Now, however, scientists believe that they have discovered a "game-changer" in stem cell research: a way for humans to reproduce their own, bypassing the ethical problems associated with their harvesting in the past.

As reported recently by Reuters:

In experiments that could open a new era in stem cell biology, scientists have found a simple way to reprogram mature animal cells back into an embryonic-like state that allows them to generate many types of tissue.

The research, described as game-changing by experts in the field, suggests human cells could in future be reprogrammed by the same technique, offering a simpler way to replace damaged cells or grow new organs for sick and injured people.

This could be the game changer

The chairman of regenerative medicine bioprocessing at University College London, Chris Mason, who was not involved in any of the research, said that the approach, using mice, was "the most simple, lowest-cost and quickest method" to generate what are called pluripotent cells, or those which are able to develop into a number of different cells, from mature ones.

"If it works in man, this could be the game changer that ultimately makes a wide range of cell therapies available using the patient's own cells as starting material - the age of personalized medicine would have finally arrived," he told the newswire service.

The results of the research, which were reported in a pair of papers published in the journal Nature, involved scientists from the RIKEN Center for Developmental Biology in Japan, as well as Brigham and Women's Hospital and Harvard Medical School in the U.S.

Scientists took skin and blood cells and allowed them to multiply before subjecting them to stress "almost to the point of death" by exposing them to various factors, the team explained. These factors included low oxygen, trauma and acidic environments. One "stressful" event was bathing cells in a weak acidic solution for around a half-hour.
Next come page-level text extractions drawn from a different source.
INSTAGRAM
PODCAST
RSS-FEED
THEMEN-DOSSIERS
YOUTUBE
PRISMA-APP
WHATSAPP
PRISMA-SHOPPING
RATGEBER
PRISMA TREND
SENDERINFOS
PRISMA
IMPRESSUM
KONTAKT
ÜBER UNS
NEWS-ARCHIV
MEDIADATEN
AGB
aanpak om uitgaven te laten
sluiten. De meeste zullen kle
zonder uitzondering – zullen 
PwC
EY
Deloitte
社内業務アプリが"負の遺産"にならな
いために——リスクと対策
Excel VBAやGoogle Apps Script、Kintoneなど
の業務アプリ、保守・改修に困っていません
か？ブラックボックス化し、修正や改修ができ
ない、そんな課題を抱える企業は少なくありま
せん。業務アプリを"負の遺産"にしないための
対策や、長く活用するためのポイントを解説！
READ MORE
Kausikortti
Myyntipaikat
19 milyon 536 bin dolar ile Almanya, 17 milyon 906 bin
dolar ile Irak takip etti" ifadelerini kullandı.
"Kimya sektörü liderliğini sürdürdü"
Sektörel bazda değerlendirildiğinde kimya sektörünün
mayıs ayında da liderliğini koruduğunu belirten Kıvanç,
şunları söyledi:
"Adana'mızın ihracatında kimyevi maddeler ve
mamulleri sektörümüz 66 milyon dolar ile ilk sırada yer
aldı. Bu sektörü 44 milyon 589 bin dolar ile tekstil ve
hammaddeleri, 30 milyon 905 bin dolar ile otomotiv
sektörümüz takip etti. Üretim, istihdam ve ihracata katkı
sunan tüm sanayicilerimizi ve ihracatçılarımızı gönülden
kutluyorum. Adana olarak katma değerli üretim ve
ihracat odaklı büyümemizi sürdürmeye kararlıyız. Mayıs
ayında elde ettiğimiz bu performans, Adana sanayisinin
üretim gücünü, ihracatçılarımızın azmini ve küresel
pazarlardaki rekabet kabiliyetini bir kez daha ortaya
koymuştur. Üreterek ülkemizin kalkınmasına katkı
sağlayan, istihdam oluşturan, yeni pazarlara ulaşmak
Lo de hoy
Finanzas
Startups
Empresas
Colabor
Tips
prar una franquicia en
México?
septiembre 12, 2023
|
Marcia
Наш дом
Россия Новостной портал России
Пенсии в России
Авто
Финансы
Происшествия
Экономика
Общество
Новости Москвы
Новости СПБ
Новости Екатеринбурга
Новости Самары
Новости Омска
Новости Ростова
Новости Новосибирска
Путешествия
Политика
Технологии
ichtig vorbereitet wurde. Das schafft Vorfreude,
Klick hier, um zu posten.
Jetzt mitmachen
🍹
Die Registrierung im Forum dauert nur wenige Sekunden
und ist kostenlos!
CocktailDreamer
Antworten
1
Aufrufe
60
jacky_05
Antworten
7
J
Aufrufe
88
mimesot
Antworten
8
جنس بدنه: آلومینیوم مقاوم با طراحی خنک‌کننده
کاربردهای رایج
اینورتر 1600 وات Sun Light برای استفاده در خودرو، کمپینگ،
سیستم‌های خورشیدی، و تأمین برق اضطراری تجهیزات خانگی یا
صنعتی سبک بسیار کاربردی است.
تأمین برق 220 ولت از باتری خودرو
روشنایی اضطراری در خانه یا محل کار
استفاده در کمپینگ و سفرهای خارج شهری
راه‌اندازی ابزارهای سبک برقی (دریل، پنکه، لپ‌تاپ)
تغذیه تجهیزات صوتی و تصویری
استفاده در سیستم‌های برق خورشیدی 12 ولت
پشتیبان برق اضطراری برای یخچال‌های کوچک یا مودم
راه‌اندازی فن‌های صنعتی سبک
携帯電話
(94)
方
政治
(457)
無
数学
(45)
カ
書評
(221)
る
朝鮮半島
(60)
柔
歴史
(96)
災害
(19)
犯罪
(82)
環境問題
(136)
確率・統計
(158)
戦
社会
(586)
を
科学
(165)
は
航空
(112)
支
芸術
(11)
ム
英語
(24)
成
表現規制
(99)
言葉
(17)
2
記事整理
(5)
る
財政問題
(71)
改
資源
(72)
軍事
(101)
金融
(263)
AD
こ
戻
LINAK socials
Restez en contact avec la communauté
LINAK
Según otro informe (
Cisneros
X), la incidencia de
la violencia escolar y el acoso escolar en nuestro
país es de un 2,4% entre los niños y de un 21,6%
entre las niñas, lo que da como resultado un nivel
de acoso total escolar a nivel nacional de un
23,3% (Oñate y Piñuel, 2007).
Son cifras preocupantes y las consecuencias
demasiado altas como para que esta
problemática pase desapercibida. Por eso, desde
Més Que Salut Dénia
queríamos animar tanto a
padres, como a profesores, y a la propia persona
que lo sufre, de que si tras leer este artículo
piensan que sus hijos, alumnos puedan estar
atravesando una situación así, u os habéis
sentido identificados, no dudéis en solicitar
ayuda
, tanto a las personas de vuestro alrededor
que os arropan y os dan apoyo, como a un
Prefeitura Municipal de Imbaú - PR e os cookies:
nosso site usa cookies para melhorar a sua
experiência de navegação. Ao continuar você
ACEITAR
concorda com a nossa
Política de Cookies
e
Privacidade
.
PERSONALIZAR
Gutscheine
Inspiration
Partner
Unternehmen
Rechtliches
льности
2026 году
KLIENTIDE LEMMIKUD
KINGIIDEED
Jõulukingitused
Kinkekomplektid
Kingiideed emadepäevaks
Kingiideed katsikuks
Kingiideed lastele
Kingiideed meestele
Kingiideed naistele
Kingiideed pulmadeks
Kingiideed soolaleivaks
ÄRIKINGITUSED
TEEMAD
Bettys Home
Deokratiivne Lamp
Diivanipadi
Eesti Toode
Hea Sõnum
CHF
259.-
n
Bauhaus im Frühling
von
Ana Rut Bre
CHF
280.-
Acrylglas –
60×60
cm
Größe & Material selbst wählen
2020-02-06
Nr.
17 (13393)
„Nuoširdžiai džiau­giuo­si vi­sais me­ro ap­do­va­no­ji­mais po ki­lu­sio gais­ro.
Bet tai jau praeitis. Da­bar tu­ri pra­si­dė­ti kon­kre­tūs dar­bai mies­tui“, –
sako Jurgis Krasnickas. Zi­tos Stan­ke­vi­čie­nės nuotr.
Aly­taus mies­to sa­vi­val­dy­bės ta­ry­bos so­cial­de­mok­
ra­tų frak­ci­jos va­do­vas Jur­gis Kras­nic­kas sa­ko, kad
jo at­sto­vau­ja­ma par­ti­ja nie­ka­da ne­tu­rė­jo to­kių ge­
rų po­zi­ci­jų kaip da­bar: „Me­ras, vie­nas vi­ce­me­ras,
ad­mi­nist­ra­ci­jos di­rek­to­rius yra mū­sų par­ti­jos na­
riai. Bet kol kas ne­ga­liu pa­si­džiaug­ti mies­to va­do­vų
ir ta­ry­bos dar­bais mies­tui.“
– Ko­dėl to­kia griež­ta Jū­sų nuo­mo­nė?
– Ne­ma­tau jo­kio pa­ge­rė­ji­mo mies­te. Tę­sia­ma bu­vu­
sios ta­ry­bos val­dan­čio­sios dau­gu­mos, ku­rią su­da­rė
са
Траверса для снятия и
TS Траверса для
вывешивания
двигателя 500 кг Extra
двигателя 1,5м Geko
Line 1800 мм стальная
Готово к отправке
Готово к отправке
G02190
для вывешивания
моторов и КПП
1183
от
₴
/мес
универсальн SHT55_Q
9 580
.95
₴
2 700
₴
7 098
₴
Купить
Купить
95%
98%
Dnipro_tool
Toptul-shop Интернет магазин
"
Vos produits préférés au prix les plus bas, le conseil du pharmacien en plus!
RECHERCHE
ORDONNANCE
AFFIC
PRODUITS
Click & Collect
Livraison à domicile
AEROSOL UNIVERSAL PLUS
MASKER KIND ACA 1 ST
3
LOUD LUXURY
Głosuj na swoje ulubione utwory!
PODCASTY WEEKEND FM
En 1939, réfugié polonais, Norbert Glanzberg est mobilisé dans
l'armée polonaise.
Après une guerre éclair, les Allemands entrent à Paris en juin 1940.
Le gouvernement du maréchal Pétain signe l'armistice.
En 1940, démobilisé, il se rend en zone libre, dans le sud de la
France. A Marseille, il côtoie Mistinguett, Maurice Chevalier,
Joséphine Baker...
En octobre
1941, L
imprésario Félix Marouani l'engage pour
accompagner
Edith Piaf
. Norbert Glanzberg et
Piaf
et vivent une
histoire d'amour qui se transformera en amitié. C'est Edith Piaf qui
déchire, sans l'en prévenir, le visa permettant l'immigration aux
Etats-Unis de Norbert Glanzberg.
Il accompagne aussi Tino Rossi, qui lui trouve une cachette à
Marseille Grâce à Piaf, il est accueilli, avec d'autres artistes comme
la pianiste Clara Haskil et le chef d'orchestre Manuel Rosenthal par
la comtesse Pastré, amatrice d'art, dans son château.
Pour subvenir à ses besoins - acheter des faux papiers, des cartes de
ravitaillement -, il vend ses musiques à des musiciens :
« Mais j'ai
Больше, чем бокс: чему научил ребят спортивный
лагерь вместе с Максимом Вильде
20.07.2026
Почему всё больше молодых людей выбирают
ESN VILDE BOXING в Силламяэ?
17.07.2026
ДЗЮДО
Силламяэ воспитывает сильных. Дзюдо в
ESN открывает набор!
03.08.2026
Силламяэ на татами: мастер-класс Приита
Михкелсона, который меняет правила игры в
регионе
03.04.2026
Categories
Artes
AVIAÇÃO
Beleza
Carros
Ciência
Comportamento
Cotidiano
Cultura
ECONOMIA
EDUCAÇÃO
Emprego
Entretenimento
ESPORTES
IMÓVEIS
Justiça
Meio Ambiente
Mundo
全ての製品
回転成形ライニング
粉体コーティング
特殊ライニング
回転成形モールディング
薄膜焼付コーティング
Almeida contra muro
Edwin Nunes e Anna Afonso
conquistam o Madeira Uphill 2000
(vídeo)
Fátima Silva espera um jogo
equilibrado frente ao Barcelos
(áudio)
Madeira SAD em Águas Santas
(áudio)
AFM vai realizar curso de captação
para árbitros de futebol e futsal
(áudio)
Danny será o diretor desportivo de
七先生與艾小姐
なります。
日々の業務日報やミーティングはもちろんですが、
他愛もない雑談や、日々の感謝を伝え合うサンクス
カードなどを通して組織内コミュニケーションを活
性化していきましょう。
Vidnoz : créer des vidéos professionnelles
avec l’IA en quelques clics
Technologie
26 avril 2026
Within a few days, researchers discovered that the cells not only lived but recovered naturally by changing into a state resembling that of an embryonic cell:

These stem cells - dubbed Stimulus-Triggered Acquisition of Pluripotency, or STAP, cells by the researchers - were then able to differentiate and mature into different types of cells and tissue, depending on the environments they were put in.

"If we can work out the mechanisms by which differentiation states are maintained and lost, it could open up a wide range of possibilities for new research and applications using living cells," said Haruko Obokata, who led the work at RIKEN.

What makes stem cells so important is that they are the body's so-called master cells; they are able to differentiate into all other types of cells. Researchers say that helping to regenerate tissue and maybe even grow new organs might lead to additional health benefits, such as fighting diseases for which only limited treatment options currently exist.

Some of the most recent experimental research includes stem cells being able to create a functional human liver and beating heart muscle tissue.

Discovered by accident

As to the new method, it was pretty much discovered by accident. According to the Boston Globe:

Dr. Charles Vacanti is an unlikely protagonist for one of the most startling scientific discoveries in years.

The genial 63-year-old anesthesiologist who left stem cell scientists shaking their heads in wonder and puzzlement last week, with the discovery that a simple acid bath could be used to generate powerful stem cells, doesn't even have a PhD.

Vacanti is an accomplished tissue engineer and the chairman of the Anesthesiology Department at Brigham and Women's Hospital, but he's a virtual outsider to the highly competitive and fast-moving stem cell field. ...

His discovery is a reminder that as specialized as science is, sometimes, a little ignorance may be a virtue. A stem-cell expert would probably never have even bothered to try the experiment Vacanti has been pursuing, on and off, since the late 1990s.

And while the research appears promising, there is much more to be done.

"Whether human cells would respond in a similar way to comparable environmental cues... remains to be shown," said Dusko Ilic, a reader in stem cell science at Kings College London. "I am sure that the group is working on this and I would not be surprised if they succeed even within this calendar year."